Researchers at Stanford Health Care have found evidence that indicates the quality of virtual care provided to low-acuity patients at Stanford Health Care’s emergency department is equal to that of standard care procedures. In order to resist the disruption to treatment provision caused by the COVID-19 pandemic, Stanford Health Care chose to expedite the implementation of its strategy to incorporate virtual visits into clinical care in December of 2020.
The medical system changed its current ED Fast Track care unit to a Virtual Visit Track as part of the acceleration. According to data published in the NEJM Catalyst case study, low-acuity patients frequently have to wait a long time in an ED because higher-acuity patients are given priority. Stanford Health Care established the Fast Track unit, made up of doctors, nurses, and emergency department personnel, to address this issue. This unit’s goal was to treat low-acuity patients as rapidly as possible.

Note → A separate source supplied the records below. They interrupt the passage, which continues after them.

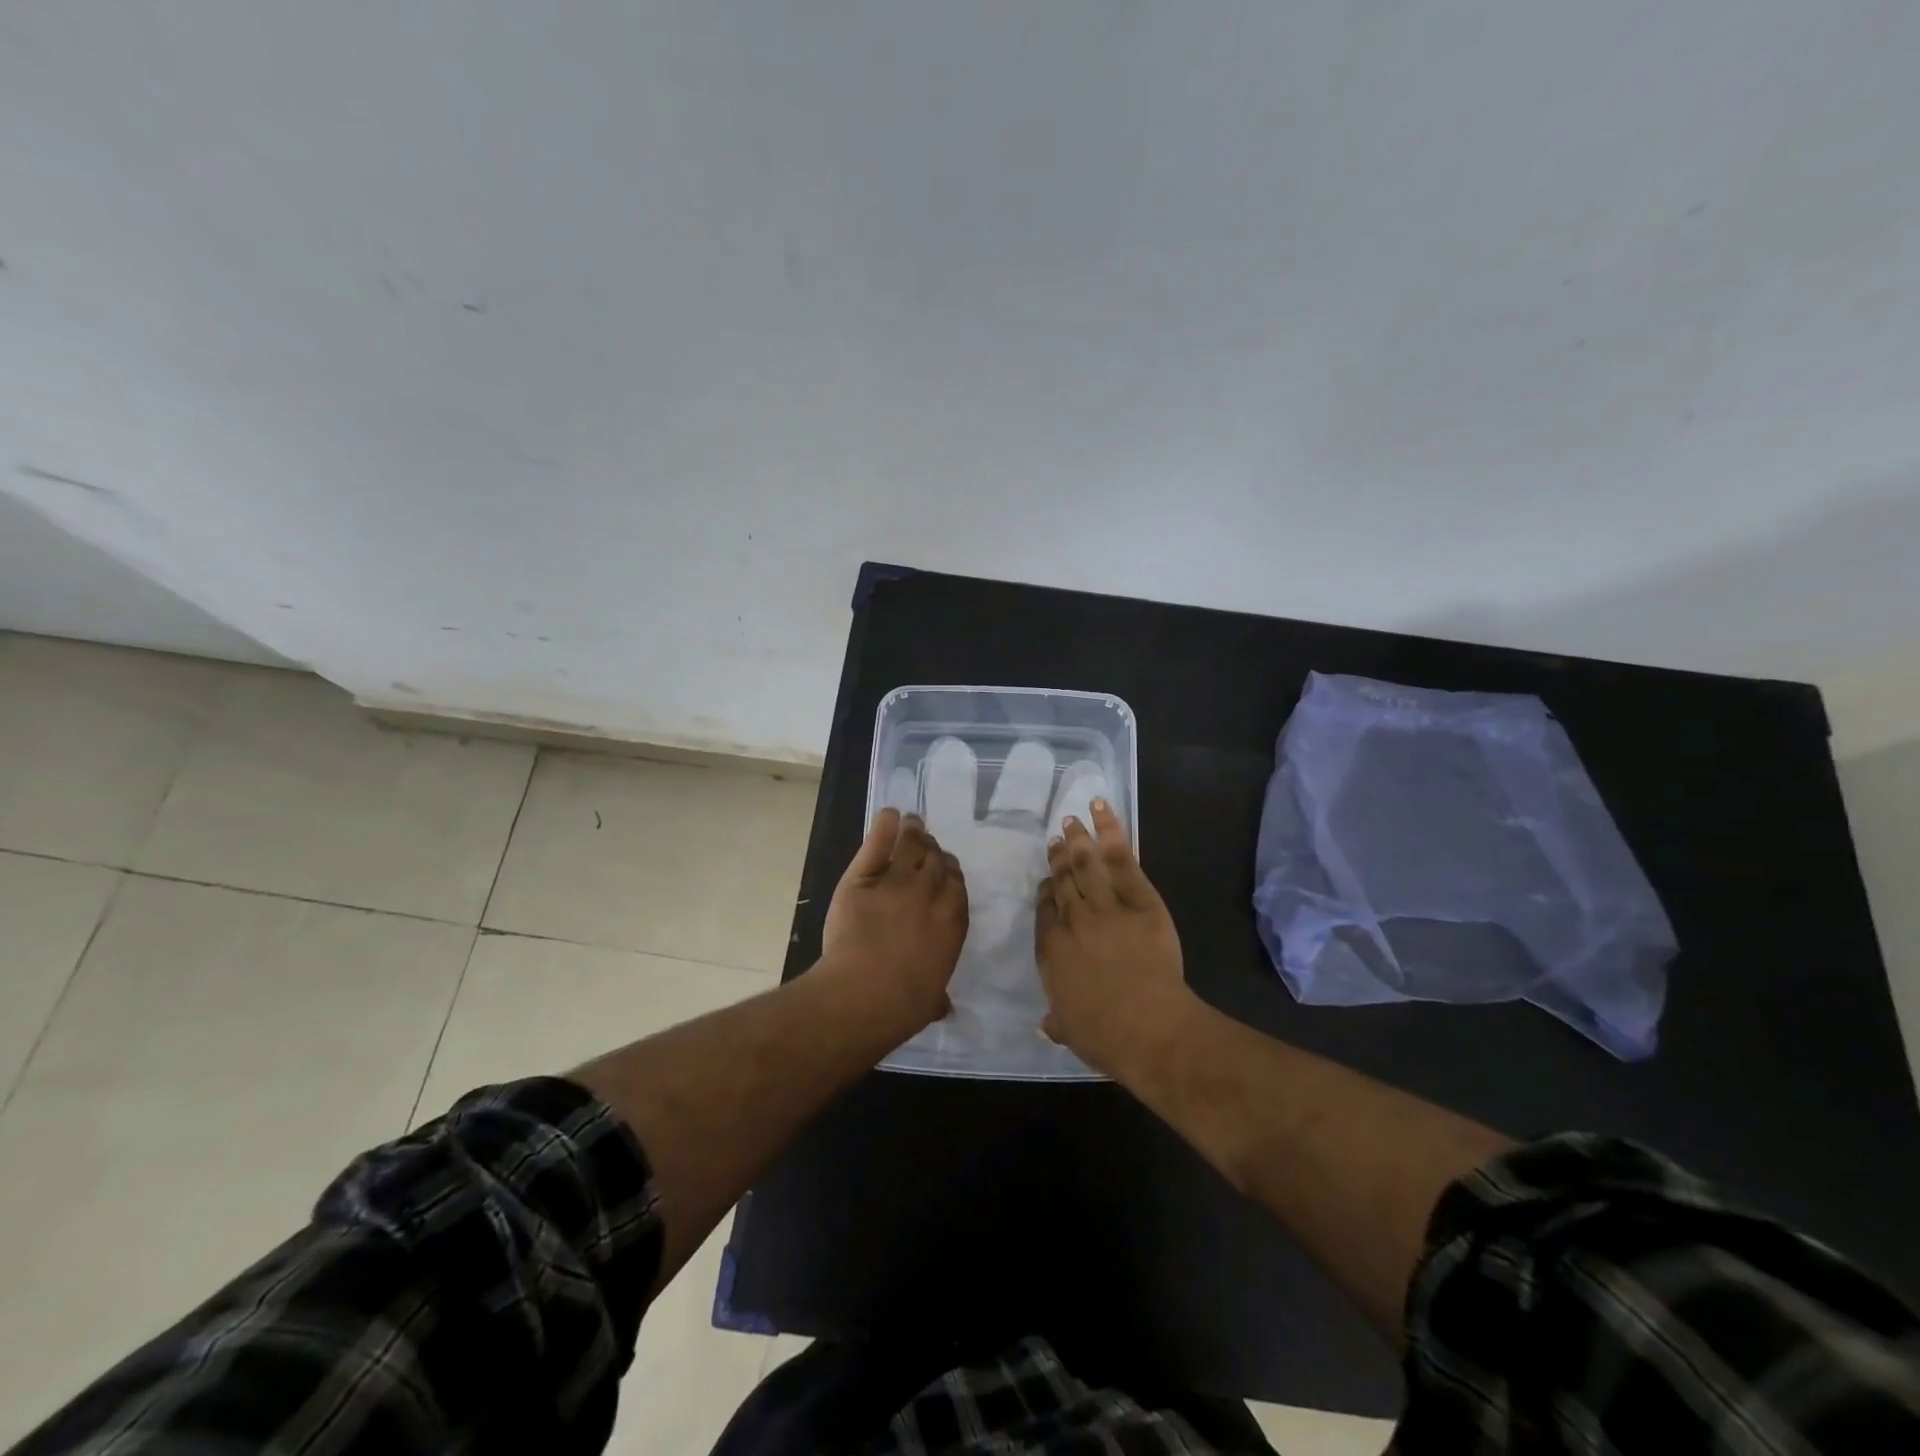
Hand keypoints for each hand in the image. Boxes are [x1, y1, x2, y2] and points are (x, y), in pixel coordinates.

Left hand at [821, 809, 968, 1037]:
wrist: (862, 995)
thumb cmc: (902, 1006)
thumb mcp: (930, 1001)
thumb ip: (937, 995)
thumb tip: (943, 1006)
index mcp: (952, 921)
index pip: (956, 883)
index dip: (950, 872)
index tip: (944, 869)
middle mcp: (929, 894)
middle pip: (937, 860)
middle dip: (933, 850)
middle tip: (926, 844)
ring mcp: (896, 882)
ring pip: (911, 846)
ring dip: (914, 832)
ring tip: (912, 823)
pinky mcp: (862, 878)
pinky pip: (877, 845)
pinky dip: (884, 827)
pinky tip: (889, 815)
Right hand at [1036, 799, 1195, 1077]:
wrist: (1149, 1028)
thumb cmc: (1105, 1036)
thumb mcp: (1070, 1030)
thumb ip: (1056, 1019)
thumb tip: (1045, 1025)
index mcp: (1051, 948)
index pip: (1045, 908)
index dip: (1047, 889)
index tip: (1049, 879)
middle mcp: (1072, 919)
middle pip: (1063, 880)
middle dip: (1059, 857)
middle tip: (1057, 838)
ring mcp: (1105, 905)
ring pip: (1085, 863)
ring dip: (1077, 838)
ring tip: (1071, 820)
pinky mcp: (1139, 898)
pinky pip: (1121, 858)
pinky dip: (1110, 831)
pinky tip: (1101, 809)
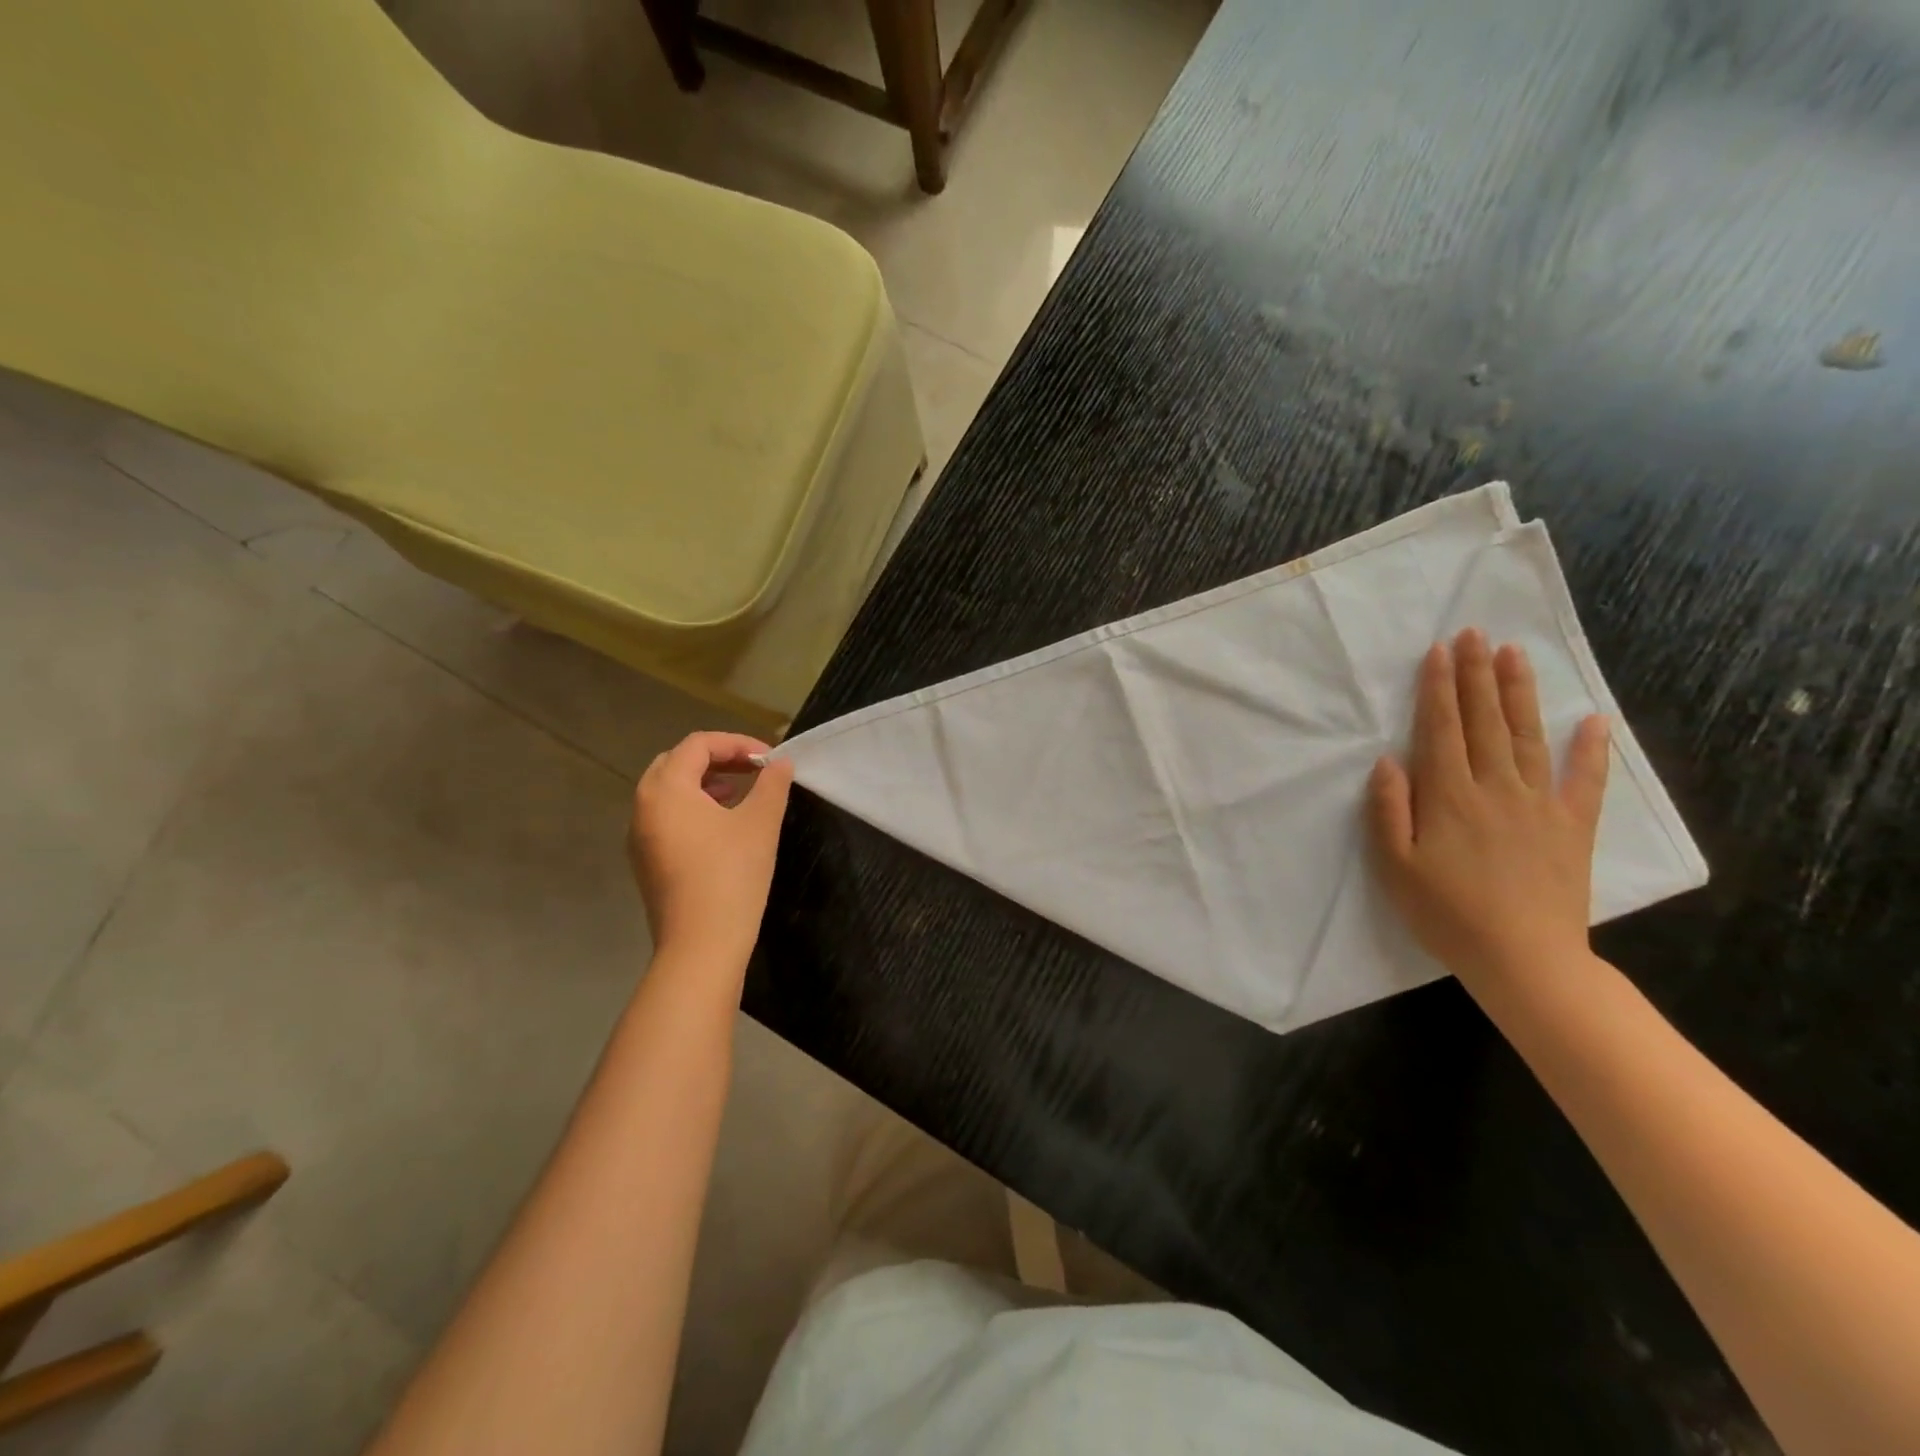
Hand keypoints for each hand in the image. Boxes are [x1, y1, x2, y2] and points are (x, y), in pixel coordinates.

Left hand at [628, 732, 794, 967]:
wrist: (701, 945)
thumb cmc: (731, 875)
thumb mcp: (760, 823)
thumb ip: (772, 785)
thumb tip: (781, 763)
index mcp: (666, 789)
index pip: (698, 745)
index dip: (737, 743)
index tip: (769, 760)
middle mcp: (643, 806)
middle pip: (676, 763)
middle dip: (717, 759)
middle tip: (752, 770)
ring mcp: (640, 836)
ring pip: (668, 791)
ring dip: (704, 783)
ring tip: (739, 794)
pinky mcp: (646, 861)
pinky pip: (666, 817)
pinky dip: (692, 808)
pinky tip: (722, 827)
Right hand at [1367, 630, 1610, 989]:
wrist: (1524, 960)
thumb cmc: (1446, 914)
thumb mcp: (1395, 866)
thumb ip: (1389, 810)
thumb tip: (1389, 759)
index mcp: (1449, 797)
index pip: (1442, 729)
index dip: (1439, 687)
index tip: (1440, 651)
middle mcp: (1496, 788)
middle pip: (1485, 721)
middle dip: (1477, 674)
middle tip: (1476, 633)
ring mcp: (1540, 805)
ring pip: (1528, 736)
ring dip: (1520, 693)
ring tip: (1516, 655)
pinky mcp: (1572, 828)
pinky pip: (1584, 781)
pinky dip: (1590, 749)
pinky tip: (1592, 721)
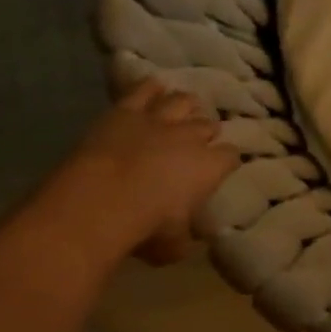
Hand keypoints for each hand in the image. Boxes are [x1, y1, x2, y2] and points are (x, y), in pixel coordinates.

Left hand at [62, 79, 239, 264]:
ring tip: (185, 108)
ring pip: (181, 102)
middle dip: (207, 131)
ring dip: (185, 105)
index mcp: (209, 167)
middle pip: (207, 125)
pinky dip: (150, 87)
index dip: (227, 160)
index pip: (230, 156)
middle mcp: (189, 138)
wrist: (99, 202)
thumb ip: (184, 238)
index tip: (223, 166)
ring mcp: (157, 120)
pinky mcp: (124, 112)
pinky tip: (154, 85)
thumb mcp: (174, 246)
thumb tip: (185, 239)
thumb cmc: (146, 228)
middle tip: (201, 138)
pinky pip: (143, 90)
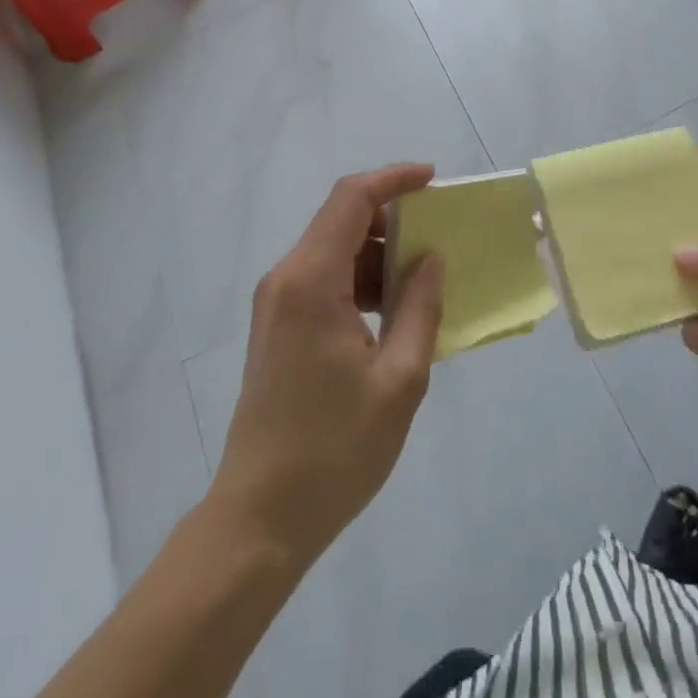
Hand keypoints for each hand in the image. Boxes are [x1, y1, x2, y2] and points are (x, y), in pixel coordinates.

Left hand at [209, 164, 444, 569]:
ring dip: (378, 253)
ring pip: (333, 249)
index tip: (433, 180)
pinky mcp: (277, 326)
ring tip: (421, 282)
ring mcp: (276, 303)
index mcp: (311, 281)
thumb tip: (430, 259)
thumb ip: (420, 308)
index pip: (351, 198)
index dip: (393, 178)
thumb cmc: (334, 450)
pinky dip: (359, 280)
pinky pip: (323, 279)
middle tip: (437, 238)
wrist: (259, 518)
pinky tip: (392, 312)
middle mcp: (286, 278)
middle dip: (391, 218)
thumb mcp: (399, 380)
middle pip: (341, 219)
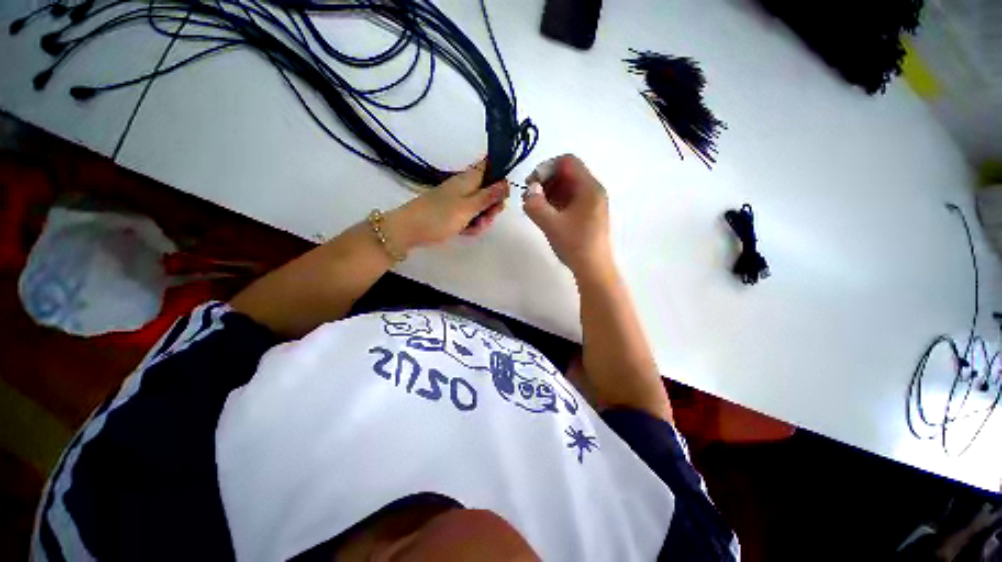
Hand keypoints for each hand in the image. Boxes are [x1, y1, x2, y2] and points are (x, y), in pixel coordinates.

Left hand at [387, 160, 509, 250]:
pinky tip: (467, 232)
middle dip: (492, 206)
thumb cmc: (440, 216)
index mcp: (469, 179)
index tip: (504, 194)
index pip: (490, 166)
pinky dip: (471, 224)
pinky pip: (470, 216)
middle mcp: (466, 186)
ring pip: (481, 207)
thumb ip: (489, 196)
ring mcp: (459, 200)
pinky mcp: (454, 213)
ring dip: (482, 219)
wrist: (410, 229)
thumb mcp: (468, 207)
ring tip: (474, 228)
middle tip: (488, 218)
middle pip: (489, 191)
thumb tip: (507, 183)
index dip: (501, 176)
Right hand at [523, 155, 613, 279]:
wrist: (593, 269)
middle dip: (546, 181)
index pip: (567, 162)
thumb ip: (535, 204)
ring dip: (549, 193)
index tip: (531, 183)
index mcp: (589, 188)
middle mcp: (593, 191)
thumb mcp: (551, 224)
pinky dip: (556, 203)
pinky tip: (546, 214)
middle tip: (530, 197)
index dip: (547, 167)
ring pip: (567, 187)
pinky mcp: (588, 215)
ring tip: (535, 207)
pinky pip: (570, 200)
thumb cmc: (575, 244)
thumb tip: (529, 191)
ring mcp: (592, 204)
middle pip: (567, 173)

In response to an increase in COVID-19 cases, Stanford’s adult and pediatric EDs switched from the Fast Track to the Virtual Visit Track (VVT). In the VVT, a lone doctor in a satellite site uses telemedicine to assess low-acuity ED patients with the help of VVT-trained support staff. 2,232 patients received care through the VVT in the first year of its introduction. There has been a consistent patient volume of 12 patients seen during an eight-hour shift through the VVT since around seven months following the introduction. The median ED length of stay for VVT patients was 1.9 hours, compared to 4.2 hours for patients who got care via normal ED workflows, according to an analysis of the care given through the VVT. Additionally, 66 percent of VVT doctors evaluated their ability to provide treatment comparable to an in-person consultation as “very good,” while 34 percent ranked it as “excellent.” Furthermore, Patients with VVT also had a reduced median rate of follow-up visits. In comparison to patients receiving standard care procedures, the median rate of return after 72 hours of the initial ED visit was 6.7 percent for VVT patients as opposed to 7.2 percent. Similar to this, patients with VVT had a median return visit rate of 10.4 percent as opposed to 12.4 percent for patients with conventional care workflow, making them marginally less likely to attend the ED again within seven days.
The case study’s data indicates that VVT visit quality is likely not inferior to conventional care processes for low-acuity patients, despite no significant statistical difference in rate. The researchers conclude that “a VVT program can be used in other situations in which options for in-person evaluation are limited.”